Dataset entries:
--------------------
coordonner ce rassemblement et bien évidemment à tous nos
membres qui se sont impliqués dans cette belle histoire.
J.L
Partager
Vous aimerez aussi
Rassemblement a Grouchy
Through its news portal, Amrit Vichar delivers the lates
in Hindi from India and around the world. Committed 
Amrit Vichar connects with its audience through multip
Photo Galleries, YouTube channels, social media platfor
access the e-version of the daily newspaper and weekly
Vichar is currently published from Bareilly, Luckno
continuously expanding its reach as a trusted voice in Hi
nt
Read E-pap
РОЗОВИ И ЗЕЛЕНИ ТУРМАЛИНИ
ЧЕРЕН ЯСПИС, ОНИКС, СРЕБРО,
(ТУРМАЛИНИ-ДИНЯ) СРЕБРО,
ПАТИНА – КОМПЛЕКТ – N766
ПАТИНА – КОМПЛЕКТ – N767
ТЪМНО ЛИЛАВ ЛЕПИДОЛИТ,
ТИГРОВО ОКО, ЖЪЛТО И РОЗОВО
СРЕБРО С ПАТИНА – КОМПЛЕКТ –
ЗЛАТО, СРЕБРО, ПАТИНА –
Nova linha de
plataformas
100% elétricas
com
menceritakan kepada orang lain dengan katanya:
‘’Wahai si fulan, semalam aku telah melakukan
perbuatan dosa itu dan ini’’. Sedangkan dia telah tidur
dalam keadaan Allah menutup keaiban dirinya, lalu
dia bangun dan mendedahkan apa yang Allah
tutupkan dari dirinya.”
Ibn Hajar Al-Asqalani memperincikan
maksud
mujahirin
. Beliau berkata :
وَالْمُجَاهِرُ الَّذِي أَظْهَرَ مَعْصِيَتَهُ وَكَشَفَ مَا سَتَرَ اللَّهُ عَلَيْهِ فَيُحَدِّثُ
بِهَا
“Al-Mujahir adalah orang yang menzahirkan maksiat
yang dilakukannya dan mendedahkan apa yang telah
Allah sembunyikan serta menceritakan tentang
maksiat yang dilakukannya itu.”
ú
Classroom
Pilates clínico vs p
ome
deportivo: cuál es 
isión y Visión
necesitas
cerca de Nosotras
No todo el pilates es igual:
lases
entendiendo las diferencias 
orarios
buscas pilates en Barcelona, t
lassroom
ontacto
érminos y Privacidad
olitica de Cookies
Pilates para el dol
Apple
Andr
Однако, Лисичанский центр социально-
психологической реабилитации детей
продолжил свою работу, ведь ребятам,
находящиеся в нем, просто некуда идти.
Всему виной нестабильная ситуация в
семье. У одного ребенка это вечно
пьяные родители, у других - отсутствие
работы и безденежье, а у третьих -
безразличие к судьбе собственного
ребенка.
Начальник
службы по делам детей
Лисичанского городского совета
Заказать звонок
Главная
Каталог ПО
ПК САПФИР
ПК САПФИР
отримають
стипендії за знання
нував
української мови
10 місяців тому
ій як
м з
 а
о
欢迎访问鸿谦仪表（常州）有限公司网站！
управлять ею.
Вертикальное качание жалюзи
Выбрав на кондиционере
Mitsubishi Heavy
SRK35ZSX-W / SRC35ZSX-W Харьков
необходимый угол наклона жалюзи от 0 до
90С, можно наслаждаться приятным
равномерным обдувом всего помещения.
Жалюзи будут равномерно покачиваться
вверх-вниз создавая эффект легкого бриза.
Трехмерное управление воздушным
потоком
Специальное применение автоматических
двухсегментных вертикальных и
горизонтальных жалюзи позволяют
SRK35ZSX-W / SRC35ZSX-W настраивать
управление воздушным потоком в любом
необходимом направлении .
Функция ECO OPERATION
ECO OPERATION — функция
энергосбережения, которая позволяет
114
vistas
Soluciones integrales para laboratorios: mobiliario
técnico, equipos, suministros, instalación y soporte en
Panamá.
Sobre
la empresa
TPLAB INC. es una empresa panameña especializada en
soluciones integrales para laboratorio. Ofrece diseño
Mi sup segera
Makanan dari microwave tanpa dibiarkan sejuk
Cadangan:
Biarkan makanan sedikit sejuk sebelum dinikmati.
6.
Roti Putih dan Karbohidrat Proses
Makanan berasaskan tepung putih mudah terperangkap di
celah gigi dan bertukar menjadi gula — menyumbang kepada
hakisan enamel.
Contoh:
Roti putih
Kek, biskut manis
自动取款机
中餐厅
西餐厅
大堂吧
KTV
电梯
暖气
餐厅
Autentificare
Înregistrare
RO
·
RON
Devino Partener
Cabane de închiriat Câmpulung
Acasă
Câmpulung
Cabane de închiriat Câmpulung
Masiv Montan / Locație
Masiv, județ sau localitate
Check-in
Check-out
--------------------
◆ **Your instructions**
Extract all the text from the data above, reproducing every line verbatim and keeping the original order.

◆ **Output**
coordonner ce rassemblement et bien évidemment à tous nos
membres qui se sont impliqués dans cette belle histoire.
J.L
Partager
Vous aimerez aussi
Rassemblement a Grouchy
Through its news portal, Amrit Vichar delivers the lates
in Hindi from India and around the world. Committed 
Amrit Vichar connects with its audience through multip
Photo Galleries, YouTube channels, social media platfor
access the e-version of the daily newspaper and weekly
Vichar is currently published from Bareilly, Luckno
continuously expanding its reach as a trusted voice in Hi
nt
Read E-pap
РОЗОВИ И ЗЕЛЕНИ ТУРМАЛИНИ
ЧЕРЕН ЯСПИС, ОНИКС, СРЕБРО,
(ТУРМАЛИНИ-ДИНЯ) СРЕБРО,
ПАТИНА – КОМПЛЕКТ – N766
ПАТИНА – КОМПЛЕКТ – N767
ТЪМНО ЛИЛАВ ЛЕПИДОЛИТ,
ТИГРОВО ОКО, ЖЪЛТО И РОЗОВО
СРЕБРО С ПАТИНА – КОМПЛЕКТ –
ЗЛАТО, СРЕБРО, ПАТИНА –
Nova linha de
plataformas
100% elétricas
com
menceritakan kepada orang lain dengan katanya:
‘’Wahai si fulan, semalam aku telah melakukan
perbuatan dosa itu dan ini’’. Sedangkan dia telah tidur
dalam keadaan Allah menutup keaiban dirinya, lalu
dia bangun dan mendedahkan apa yang Allah
tutupkan dari dirinya.”
Ibn Hajar Al-Asqalani memperincikan
maksud
mujahirin
. Beliau berkata :
وَالْمُجَاهِرُ الَّذِي أَظْهَرَ مَعْصِيَتَهُ وَكَشَفَ مَا سَتَرَ اللَّهُ عَلَيْهِ فَيُحَدِّثُ
بِهَا
“Al-Mujahir adalah orang yang menzahirkan maksiat
yang dilakukannya dan mendedahkan apa yang telah
Allah sembunyikan serta menceritakan tentang
maksiat yang dilakukannya itu.”
ú
Classroom
Pilates clínico vs p
ome
deportivo: cuál es 
isión y Visión
necesitas
cerca de Nosotras
No todo el pilates es igual:
lases
entendiendo las diferencias 
orarios
buscas pilates en Barcelona, t
lassroom
ontacto
érminos y Privacidad
olitica de Cookies
Pilates para el dol
Apple
Andr
Однако, Лисичанский центр социально-
психологической реабилитации детей
продолжил свою работу, ведь ребятам,
находящиеся в нем, просто некуда идти.
Всему виной нестабильная ситуация в
семье. У одного ребенка это вечно
пьяные родители, у других - отсутствие
работы и безденежье, а у третьих -
безразличие к судьбе собственного
ребенка.
Начальник
службы по делам детей
Лисичанского городского совета
Заказать звонок
Главная
Каталог ПО
ПК САПФИР
ПК САПФИР
отримають
стипендії за знання
нував
української мови
10 місяців тому
ій як
м з
 а
о
欢迎访问鸿谦仪表（常州）有限公司网站！
управлять ею.
Вертикальное качание жалюзи
Выбрав на кондиционере
Mitsubishi Heavy
SRK35ZSX-W / SRC35ZSX-W Харьков
необходимый угол наклона жалюзи от 0 до
90С, можно наслаждаться приятным
равномерным обдувом всего помещения.
Жалюзи будут равномерно покачиваться
вверх-вниз создавая эффект легкого бриза.
Трехмерное управление воздушным
потоком
Специальное применение автоматических
двухсегментных вертикальных и
горизонтальных жалюзи позволяют
SRK35ZSX-W / SRC35ZSX-W настраивать
управление воздушным потоком в любом
необходимом направлении .
Функция ECO OPERATION
ECO OPERATION — функция
энергосбережения, которая позволяет
114
vistas
Soluciones integrales para laboratorios: mobiliario
técnico, equipos, suministros, instalación y soporte en
Panamá.
Sobre
la empresa
TPLAB INC. es una empresa panameña especializada en
soluciones integrales para laboratorio. Ofrece diseño
Mi sup segera
Makanan dari microwave tanpa dibiarkan sejuk
Cadangan:
Biarkan makanan sedikit sejuk sebelum dinikmati.
6.
Roti Putih dan Karbohidrat Proses
Makanan berasaskan tepung putih mudah terperangkap di
celah gigi dan bertukar menjadi gula — menyumbang kepada
hakisan enamel.
Contoh:
Roti putih
Kek, biskut manis
自动取款机
中餐厅
西餐厅
大堂吧
KTV
电梯
暖气
餐厅
Autentificare
Înregistrare
RO
·
RON
Devino Partener
Cabane de închiriat Câmpulung
Acasă
Câmpulung
Cabane de închiriat Câmpulung
Masiv Montan / Locație
Masiv, județ sau localitate
Check-in
Check-out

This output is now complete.